> _Texte proposé_
===============
Un saut dans le vide

Il aura fallu une année à Nicolas Sarkozy pour réformer le service public. En dépit des incertitudes.

Jean-Claude Renard  • 24 décembre 2008 abonné·es

À l’arrachée. C’est fait, après quatre-vingts heures de débat. Peu importent les voix qui se sont élevées. Peu importent les amendements. Peu importe que la loi passe seulement au Sénat le 7 janvier. Deux jours avant, il n’y aura déjà plus de publicité sur France Télévisions entre 20 heures et 6 heures. Tant pis donc pour le Sénat, qui arrivera comme les carabiniers (ce qu’on pourrait alors appeler un déni de droit).

Nicolas Sarkozy avait annoncé la réforme le 8 janvier 2008. Moins d’un an après, c’est bouclé. La loi a donc été votée à l’Assemblée. Une réforme de l’audiovisuel public pour mieux informer, cultiver, distraire, où « l’audience doit être une ambition et non une ­obsession » . On résume : au président de la République de nommer ou révoquer le président de France Télévisions. Un budget de 450 millions d’euros pour 2009 provenant de taxes : d’une part, sur les ressources accrues des chaînes privées via la pub (1,5 % au lieu des 3 % prévus sur le chiffre d’affaires), mais avec un abattement de 11 millions d’euros tout de même ; et, d’autre part, sur la téléphonie mobile et Internet (0,9 % sur leur chiffre d’affaires). D’après le projet de loi, RFO était épargnée et conservait ses pages de réclame. Finalement, son sort est celui des autres chaînes publiques, à travers un amendement adopté in extremis. Ce sont plus de dix-huit millions d’euros en moins pour RFO. C’est une aubaine et un hasard heureux pour les groupes privés, au rang desquels la société France Antilles, qui appartient au groupe Hersant. Et il n’y aura aucune augmentation de la redevance, mais une simple indexation sur l’inflation. Rien de pérenne en somme.
===============
> _Données à examiner_
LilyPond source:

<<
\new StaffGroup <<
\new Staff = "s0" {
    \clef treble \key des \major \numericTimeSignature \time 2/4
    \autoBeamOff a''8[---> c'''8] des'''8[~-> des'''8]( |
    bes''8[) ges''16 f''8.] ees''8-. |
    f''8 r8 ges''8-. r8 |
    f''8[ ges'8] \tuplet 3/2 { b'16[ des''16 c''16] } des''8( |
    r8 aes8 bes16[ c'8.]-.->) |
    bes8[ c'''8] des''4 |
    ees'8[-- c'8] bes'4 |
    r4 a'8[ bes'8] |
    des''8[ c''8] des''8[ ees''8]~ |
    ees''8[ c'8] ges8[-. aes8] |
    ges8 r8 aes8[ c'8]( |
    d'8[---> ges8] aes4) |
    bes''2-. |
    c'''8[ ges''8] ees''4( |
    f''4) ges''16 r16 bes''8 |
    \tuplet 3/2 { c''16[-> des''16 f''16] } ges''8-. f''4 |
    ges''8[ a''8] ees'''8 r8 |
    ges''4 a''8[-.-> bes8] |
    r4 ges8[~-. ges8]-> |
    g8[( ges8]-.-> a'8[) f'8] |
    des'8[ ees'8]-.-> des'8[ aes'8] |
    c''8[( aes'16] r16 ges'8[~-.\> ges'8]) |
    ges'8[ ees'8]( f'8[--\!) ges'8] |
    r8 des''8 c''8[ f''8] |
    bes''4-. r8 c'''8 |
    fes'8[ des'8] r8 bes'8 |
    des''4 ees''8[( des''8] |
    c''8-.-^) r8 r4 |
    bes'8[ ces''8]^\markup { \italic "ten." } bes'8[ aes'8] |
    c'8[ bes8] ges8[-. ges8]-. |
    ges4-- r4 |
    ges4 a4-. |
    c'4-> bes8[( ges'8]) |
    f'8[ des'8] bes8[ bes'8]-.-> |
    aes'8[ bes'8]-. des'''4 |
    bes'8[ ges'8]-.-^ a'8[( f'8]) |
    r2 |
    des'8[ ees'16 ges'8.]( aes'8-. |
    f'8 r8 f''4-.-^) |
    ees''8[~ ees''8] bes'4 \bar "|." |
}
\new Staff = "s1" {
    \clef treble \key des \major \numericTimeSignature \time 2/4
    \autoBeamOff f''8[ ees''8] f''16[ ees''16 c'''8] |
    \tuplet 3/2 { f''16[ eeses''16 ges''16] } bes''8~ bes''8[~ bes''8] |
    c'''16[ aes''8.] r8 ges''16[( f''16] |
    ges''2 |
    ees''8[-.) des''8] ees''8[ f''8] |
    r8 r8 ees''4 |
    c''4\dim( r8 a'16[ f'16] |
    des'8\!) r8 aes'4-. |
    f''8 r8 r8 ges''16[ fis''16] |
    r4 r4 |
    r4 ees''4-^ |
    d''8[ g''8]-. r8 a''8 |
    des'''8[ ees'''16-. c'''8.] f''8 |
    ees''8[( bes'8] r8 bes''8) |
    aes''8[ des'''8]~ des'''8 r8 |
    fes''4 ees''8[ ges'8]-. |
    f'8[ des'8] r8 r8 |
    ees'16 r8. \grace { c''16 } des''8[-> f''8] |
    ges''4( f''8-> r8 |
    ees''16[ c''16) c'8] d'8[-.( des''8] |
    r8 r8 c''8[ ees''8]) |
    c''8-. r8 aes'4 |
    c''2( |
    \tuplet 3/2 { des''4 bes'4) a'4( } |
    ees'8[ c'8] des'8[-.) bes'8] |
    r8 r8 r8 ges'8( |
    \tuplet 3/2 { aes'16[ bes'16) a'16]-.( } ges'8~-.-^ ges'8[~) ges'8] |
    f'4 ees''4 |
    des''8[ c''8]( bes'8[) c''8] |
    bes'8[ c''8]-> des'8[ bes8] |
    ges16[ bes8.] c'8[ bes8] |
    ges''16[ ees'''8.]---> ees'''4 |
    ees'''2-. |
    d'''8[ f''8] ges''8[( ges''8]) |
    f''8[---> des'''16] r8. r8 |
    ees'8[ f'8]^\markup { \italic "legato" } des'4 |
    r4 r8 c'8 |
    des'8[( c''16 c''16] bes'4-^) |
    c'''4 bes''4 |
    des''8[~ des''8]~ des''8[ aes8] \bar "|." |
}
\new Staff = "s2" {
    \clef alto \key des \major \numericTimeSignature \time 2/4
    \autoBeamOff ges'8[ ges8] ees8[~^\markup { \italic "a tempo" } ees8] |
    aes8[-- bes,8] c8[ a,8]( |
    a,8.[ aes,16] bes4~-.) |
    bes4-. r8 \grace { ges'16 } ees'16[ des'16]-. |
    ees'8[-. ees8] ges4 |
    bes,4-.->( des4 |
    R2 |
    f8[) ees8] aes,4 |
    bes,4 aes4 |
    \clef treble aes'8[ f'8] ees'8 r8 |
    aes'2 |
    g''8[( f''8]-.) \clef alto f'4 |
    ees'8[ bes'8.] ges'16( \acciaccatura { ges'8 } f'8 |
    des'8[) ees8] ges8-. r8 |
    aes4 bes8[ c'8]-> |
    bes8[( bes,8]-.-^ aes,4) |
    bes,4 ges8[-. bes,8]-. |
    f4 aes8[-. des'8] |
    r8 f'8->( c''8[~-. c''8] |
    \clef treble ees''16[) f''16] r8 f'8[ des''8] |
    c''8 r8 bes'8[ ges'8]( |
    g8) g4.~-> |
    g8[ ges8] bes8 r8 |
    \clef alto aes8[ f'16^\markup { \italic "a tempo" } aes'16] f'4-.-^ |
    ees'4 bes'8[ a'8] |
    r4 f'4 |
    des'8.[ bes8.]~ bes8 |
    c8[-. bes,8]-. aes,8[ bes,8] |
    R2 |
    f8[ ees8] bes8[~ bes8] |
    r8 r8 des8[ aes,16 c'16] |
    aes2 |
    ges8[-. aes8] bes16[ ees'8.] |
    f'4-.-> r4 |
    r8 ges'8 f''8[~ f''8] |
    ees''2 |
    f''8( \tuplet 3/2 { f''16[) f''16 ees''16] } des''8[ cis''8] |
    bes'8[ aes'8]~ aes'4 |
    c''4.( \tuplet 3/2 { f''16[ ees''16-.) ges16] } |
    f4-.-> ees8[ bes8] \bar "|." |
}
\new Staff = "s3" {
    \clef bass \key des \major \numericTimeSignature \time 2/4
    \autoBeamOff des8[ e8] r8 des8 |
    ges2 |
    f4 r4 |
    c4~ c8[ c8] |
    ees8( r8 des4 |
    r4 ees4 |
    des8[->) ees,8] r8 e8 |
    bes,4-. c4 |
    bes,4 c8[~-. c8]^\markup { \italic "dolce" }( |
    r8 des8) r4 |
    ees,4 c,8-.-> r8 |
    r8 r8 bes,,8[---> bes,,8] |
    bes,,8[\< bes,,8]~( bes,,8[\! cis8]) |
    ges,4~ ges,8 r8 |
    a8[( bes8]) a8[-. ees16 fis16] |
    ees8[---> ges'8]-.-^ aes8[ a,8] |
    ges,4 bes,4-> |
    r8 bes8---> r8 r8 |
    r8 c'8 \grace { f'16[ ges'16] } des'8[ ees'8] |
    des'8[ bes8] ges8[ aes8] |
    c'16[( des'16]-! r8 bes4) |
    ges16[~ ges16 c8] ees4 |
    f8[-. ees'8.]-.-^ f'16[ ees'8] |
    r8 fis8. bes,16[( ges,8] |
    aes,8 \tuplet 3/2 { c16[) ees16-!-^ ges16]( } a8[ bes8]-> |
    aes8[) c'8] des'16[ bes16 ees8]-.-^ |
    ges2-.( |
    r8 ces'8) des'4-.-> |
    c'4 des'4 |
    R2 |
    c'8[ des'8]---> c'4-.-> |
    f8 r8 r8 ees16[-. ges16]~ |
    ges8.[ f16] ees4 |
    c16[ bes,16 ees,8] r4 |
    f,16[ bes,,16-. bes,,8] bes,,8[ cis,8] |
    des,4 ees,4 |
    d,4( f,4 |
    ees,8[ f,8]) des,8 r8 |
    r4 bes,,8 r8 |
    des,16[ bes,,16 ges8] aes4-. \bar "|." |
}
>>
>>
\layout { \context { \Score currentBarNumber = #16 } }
===============
> _Consigne_
Les affirmations suivantes concordent-elles avec l'article sur la réforme de l'audiovisuel public ? Répondez par oui ou par non à chacune, en citant mot pour mot le passage de l'article qui tranche.
(a) La loi passe au Sénat avant la suppression de la publicité du soir sur France Télévisions.
(b) La taxe sur les chaînes privées s'élève à 1,5 % de leur chiffre d'affaires.
(c) RFO conserve finalement ses pages de réclame.

> _Réponse_
(a) Non : « Peu importe que la loi passe seulement au Sénat le 7 janvier. Deux jours avant, il n’y aura déjà plus de publicité sur France Télévisions entre 20 heures et 6 heures. »
(b) Oui : « 1,5 % au lieu des 3 % prévus sur le chiffre d’affaires »
(c) Non : « Finalement, son sort est celui des autres chaînes publiques, à travers un amendement adopté in extremis. »